A mood of stoical acceptance seems to pervade ‘Die Nebensonnen’.
Finally, the extraordinary piece of music that is ‘Der Leiermann’
receives a suitably eerie performance. Schreier is quite free
with the rhythms and treats his line like a recitative.
So ends an extraordinary, gripping and intense interpretation
of Winterreise. I may not agree with every interpretative
decision in the performance but any critical observations on
points of detail need to be set in the context of a moving and
unsettling artistic achievement. On balance I prefer Schreier’s
recording with Schiff but there’s so much at which to marvel
in this Richter performance that one must just be grateful that
it was captured for posterity. This is a very special reading
but one, I would suggest, that is not for newcomers to Schubert’s
masterpiece. Richter and Schreier very definitely take us to
the dark side and their performance is often harrowing. Listeners
should be warned that the Dresden audience were a pretty bronchial
Richter’s performance of the so-called “Reliquie” Piano Sonata
is another extraordinary experience. This sonata was begun in
1825 but Schubert did not complete it. He probably laid it aside
to concentrate on other music and whether he intended to return
to it or simply felt he had taken the piece as far as he could
– or wished – to do is unknown. There have been some attempts
to complete it but Richter confines himself to Schubert’s own
text, which means that he plays the seventy-odd bars of the
Menuetto plus its trio and also as much of the Rondo as Schubert
composed, after which the music just peters out.
Richter’s performance is on a massive scale. The first movement
alone lasts for an incredible 22:35, partly because Richter
adopts a fairly expansive tempo and partly because he observes
the exposition repeat. Readers may get some idea of the scale
when I say that he reaches the development section after 11:06.
By contrast, Alfred Brendel, in a live 1998 account for Philips,
has nearly finished the movement by then! He takes just 12:11
overall. Wisely, Brendel eschews the exposition repeat and he
also adopts a much more realistic and forward moving speed –
the tempo marking is Moderato. Frankly I don’t think
Schubert’s material is strong enough to justify the Richter
approach – and Schubert makes that material go an awfully long
way! One becomes almost painfully aware of the reliance on repeated
note figures and the material isn’t as thematically memorable
as, say, the first movement of the great B Flat sonata D 960.
Having said all that, Richter impresses with the rigour of his
approach and his playing is hypnotic at times.
He’s patrician and poised in II, where his tempo is not dissimilar
to Brendel’s.

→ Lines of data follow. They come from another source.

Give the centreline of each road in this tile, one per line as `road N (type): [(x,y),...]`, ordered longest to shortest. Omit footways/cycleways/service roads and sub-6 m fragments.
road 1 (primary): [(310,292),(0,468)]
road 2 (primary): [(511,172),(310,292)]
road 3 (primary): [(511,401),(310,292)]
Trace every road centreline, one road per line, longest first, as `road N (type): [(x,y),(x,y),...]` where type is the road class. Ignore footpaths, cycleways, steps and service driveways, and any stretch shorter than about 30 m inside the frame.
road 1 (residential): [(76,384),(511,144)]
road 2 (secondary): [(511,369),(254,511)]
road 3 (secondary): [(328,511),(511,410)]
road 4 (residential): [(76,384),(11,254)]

I wondered if the tempo that Richter adopts for
III is not just a fraction too broad but he’s suitably light
fingered in the torso of IV.
So, two compelling, even provocative Schubert performances given
by two of the most individual and esteemed concert artists of
the second half of the twentieth century. I don’t think either
performance could or should be recommended as a library choice.
However, both performances, that of Winterreise especially,
contain insights and thought-provoking details at every turn
and as such they will amply repay careful listening.